Lucretia Coffin Mott
Women’s rights activist, abolitionist, and social reformer
According to University of Pennsylvania Press, Lucretia Mott’s Heresy: Abolition and Women’s Rights in Nineteenth-Century America by Carol Faulkner “reintroduces readers to an amazing woman whose work and ideas inspired the transformation of American society.” In this book, you’ll learn about Mott’s critical roles in Quakerism, the women’s rights movement, and the antislavery movement including her collaboration with the Philadelphia Female Anti-Slavery Society.
Fanny Jackson Coppin
Educator and religious activist
Fanny Jackson Coppin was born a slave in Washington, D.C. At 12 years old, her aunt bought her freedom, and she used every penny she earned from then on to learn and help others. Jackson Coppin is best known for transforming the Institute for Colored Youth (now Cheyney University in Delaware County) in the late 1800s. Eventually, she became lead principal and the first black woman to hold a position at that level in an educational institution. In A Treasury of African-American Christmas Stories by Bettye Collier-Thomas, learn more about Jackson Coppin and read her famous Christmas Eve Story, which she wrote to highlight poverty experienced by many black children living in Philadelphia.

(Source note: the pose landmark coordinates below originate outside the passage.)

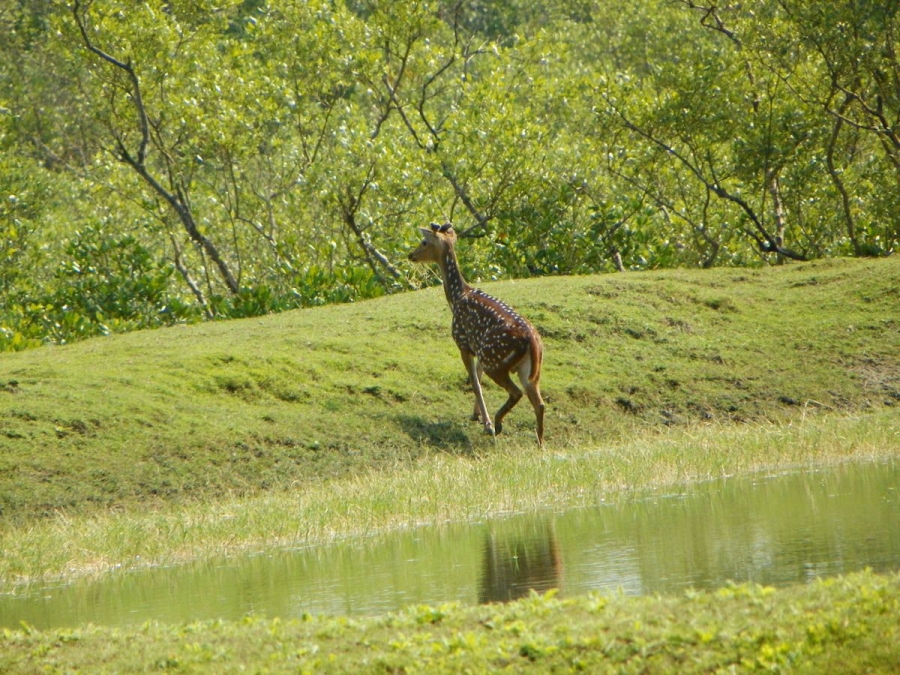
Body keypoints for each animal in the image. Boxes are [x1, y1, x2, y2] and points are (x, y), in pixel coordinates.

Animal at [410, 222, 548, 446]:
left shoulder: (463, 343)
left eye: (424, 242)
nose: (410, 255)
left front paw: (487, 424)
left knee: (516, 392)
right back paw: (540, 443)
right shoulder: (477, 346)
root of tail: (533, 342)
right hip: (527, 369)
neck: (457, 297)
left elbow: (475, 383)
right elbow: (479, 378)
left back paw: (498, 425)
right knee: (539, 403)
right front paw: (476, 415)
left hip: (495, 360)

Mary Cassatt’s family moved to Philadelphia when she was six years old. As a teen, Cassatt studied painting at Pennsylvania Academy of the Fine Arts (PAFA) despite objections from her parents who were concerned she might be exposed to “feminist ideas” and “bohemian behavior of some male students.” Learn from a child’s perspective how Cassatt’s determination and passion helped her make a career out of painting in Mary Cassatt: Family Pictures by Jane O’Connor.
Biologist and conservationist
Born in Springdale, PA, Rachel Louise Carson had been interested in nature and her environment for as long as she can remember. After graduation from the Pennsylvania College for Women, she went on to write numerous books about nature and science, including Silent Spring which many say launched the environmental movement we see today. Learn more about Carson’s work, and the challenges she faced, in Rachel Carson: Legacy and Challenge, edited by Lisa H. Sideris and Kathleen Dean Moore.
Although you won’t find many books solely dedicated to Laura Sims, consider this article courtesy of the Laura Sims Skate House a short story. Learn how one woman’s relentless efforts eventually rallied local officials to secure land and funding for an ice rink in the Cobbs Creek neighborhood of Philadelphia. Her letter writing, petitioning, and attendance at community meetings helped many children and their families enjoy safe, quality time together.